We tootled back to Settle, met up over lunch with an old friend who'd driven over from Lancaster. Loud laughs. She and I sauntered round the town, and we called into the local professional-amateur history society - a charming little cottage stuffed with books and computers and manned by a sort of hobbit (Mr Hudson) who said the boss (Mrs Hudson) was away, but that this historical society is full of many retired professors who continue to do their research in his front room. In any case, he explained that the people now running The Folly which we enjoyed visiting on Tuesday have nothing to do with them.... sad, as his gang had done the surveys and have written an interesting book on the history of the building.  I am all too familiar with how small communities can have these deep rifts running through them.  Geological, like the limestone/sandstone extremes, or that ancient/modern tectonic rift which happens to lie right under North Craven....

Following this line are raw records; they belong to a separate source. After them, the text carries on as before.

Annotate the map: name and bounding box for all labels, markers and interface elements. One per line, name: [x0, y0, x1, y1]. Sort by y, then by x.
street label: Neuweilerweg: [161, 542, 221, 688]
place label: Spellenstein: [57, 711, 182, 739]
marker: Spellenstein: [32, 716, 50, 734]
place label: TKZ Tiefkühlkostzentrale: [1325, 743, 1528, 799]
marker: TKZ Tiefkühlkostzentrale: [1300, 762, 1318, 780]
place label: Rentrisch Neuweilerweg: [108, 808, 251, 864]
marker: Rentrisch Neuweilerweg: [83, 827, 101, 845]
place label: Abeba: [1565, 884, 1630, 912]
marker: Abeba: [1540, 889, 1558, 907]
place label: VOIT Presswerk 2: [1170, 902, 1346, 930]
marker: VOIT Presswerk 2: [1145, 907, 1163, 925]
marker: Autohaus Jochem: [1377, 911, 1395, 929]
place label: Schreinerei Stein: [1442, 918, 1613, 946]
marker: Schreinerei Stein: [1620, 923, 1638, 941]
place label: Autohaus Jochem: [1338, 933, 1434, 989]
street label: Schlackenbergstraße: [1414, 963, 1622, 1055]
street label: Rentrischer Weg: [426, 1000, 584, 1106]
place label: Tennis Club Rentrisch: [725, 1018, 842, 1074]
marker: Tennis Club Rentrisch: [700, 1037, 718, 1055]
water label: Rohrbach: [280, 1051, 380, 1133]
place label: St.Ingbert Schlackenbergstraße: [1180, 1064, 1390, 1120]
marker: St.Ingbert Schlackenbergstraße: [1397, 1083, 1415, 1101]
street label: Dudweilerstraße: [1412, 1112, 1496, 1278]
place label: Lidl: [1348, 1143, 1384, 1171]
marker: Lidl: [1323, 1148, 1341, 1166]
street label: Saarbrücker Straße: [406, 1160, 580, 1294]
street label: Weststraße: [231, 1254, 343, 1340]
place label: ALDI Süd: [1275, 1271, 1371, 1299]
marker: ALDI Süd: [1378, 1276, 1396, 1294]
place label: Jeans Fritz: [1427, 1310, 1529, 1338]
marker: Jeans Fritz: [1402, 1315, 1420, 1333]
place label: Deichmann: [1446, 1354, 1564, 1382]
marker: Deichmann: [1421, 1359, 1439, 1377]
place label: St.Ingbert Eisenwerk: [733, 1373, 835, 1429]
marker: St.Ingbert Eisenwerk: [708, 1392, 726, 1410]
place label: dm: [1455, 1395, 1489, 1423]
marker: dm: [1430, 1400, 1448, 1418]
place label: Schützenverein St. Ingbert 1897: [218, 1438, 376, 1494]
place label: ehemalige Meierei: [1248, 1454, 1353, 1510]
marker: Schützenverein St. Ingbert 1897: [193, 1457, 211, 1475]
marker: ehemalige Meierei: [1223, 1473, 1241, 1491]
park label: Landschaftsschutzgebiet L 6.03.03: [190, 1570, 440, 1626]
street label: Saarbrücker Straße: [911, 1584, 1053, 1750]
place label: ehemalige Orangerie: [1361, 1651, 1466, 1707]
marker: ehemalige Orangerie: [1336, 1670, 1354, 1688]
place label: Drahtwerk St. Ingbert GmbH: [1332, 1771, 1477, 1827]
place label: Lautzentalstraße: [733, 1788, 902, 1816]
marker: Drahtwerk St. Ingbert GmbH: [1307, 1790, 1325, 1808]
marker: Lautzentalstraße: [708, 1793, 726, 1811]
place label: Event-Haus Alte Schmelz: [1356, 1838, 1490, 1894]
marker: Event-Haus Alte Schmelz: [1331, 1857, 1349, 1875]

So, we brought Mary back here for tea and cakes, and reminiscence, and she said how difficult and necessary it was for her to have resigned as head of a primary school in Lancaster...she just couldn't face another summer term.  'Why', she said, 'do teachers put up with all this OFSTED?'  But later, she admitted, that (having come from London where we first met her) the standards in Lancashire were pretty dire and the national curriculum had been the best thing to happen to schools around there....  It seemed to us she has done the right thing in giving up her profession.  She will continue to teach special needs children, but with any luck will get more time off and time to travel too, and play music.
Now it's our last night. We're having that black-pudding in a salad, with duck-eggs and tiny tomatoes. Tomorrow we pack up, and head home. We've only been here 4 days and it feels like home. Settle is really lovely. And so is North Craven.